Exercise:
From the records, pick out and copy each line containing "Chesapeake".

Records excerpted from a collection
● ● ● ● ●

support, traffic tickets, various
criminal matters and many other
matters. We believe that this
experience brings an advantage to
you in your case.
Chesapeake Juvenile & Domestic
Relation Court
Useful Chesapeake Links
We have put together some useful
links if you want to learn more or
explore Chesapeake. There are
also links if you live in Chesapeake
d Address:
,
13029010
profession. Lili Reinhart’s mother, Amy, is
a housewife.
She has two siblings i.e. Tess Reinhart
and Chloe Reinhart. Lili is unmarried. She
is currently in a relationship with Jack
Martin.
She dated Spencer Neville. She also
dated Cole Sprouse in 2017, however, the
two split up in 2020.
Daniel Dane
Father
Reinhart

● ● ● ● ●

Solution for this exercise:
Chesapeake Juvenile & Domestic
Useful Chesapeake Links
explore Chesapeake. There are
also links if you live in Chesapeake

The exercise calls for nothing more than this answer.